*Data to use*.
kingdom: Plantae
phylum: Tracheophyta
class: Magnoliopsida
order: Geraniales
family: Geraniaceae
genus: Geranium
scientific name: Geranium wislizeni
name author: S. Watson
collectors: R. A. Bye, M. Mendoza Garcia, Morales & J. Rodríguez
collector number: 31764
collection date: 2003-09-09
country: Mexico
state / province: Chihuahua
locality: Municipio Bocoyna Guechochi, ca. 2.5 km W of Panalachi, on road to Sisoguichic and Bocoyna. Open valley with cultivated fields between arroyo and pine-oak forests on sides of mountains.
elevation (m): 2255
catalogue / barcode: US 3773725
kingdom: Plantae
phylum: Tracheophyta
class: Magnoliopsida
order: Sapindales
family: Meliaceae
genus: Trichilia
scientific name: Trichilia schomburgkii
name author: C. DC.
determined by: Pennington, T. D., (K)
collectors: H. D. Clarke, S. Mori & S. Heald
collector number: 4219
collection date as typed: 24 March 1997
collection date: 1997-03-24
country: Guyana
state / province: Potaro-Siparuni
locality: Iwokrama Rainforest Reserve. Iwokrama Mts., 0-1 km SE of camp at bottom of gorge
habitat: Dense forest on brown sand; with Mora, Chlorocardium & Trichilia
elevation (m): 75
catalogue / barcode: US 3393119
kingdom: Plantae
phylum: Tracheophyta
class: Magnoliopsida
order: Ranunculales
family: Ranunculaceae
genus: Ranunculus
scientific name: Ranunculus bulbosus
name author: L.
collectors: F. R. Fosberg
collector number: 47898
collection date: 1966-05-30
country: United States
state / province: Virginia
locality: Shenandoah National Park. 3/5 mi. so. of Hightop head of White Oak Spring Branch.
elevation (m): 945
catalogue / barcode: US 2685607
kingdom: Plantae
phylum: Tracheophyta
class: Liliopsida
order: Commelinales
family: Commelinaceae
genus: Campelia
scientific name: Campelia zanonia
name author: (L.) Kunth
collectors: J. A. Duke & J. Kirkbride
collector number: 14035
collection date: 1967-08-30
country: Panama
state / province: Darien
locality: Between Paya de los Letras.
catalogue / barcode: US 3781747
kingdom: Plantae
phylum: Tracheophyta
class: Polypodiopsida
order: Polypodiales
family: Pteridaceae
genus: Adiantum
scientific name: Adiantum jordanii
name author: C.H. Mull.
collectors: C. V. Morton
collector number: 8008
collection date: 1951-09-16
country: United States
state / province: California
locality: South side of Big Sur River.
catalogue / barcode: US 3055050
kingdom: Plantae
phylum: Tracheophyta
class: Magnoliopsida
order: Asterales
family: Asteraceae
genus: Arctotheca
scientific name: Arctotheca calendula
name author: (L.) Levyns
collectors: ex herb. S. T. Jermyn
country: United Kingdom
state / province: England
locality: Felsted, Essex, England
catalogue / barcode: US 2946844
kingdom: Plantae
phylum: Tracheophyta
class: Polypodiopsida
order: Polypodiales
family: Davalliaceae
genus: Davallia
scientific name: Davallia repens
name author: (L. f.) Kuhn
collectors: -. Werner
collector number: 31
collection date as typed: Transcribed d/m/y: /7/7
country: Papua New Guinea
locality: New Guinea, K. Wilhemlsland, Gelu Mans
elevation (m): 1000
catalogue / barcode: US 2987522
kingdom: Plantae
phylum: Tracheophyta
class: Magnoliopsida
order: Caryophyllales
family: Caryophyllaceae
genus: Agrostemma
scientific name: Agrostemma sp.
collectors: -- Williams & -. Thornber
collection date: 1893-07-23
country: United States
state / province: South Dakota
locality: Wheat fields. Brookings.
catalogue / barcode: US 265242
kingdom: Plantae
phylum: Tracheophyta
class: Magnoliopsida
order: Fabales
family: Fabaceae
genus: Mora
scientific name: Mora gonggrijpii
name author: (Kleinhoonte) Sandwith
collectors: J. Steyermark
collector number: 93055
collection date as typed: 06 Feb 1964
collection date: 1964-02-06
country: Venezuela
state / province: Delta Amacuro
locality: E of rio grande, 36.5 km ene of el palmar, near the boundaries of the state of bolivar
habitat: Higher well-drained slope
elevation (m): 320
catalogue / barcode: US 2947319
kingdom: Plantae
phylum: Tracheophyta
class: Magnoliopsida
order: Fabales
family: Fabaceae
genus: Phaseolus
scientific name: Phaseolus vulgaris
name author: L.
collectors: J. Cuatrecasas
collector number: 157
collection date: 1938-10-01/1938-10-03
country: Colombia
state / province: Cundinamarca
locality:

*What you need to do*. Convert the rows from the very first line through the line containing "collectors: R. A.", inclusive, into a JSON list of strings with one string per line and blank lines omitted.

*Answer to the task*.
[
  "kingdom: Plantae",
  "phylum: Tracheophyta",
  "class: Magnoliopsida",
  "order: Geraniales",
  "family: Geraniaceae",
  "genus: Geranium",
  "scientific name: Geranium wislizeni",
  "name author: S. Watson",
  "collectors: R. A. Bye, M. Mendoza Garcia, Morales & J. Rodríguez"
]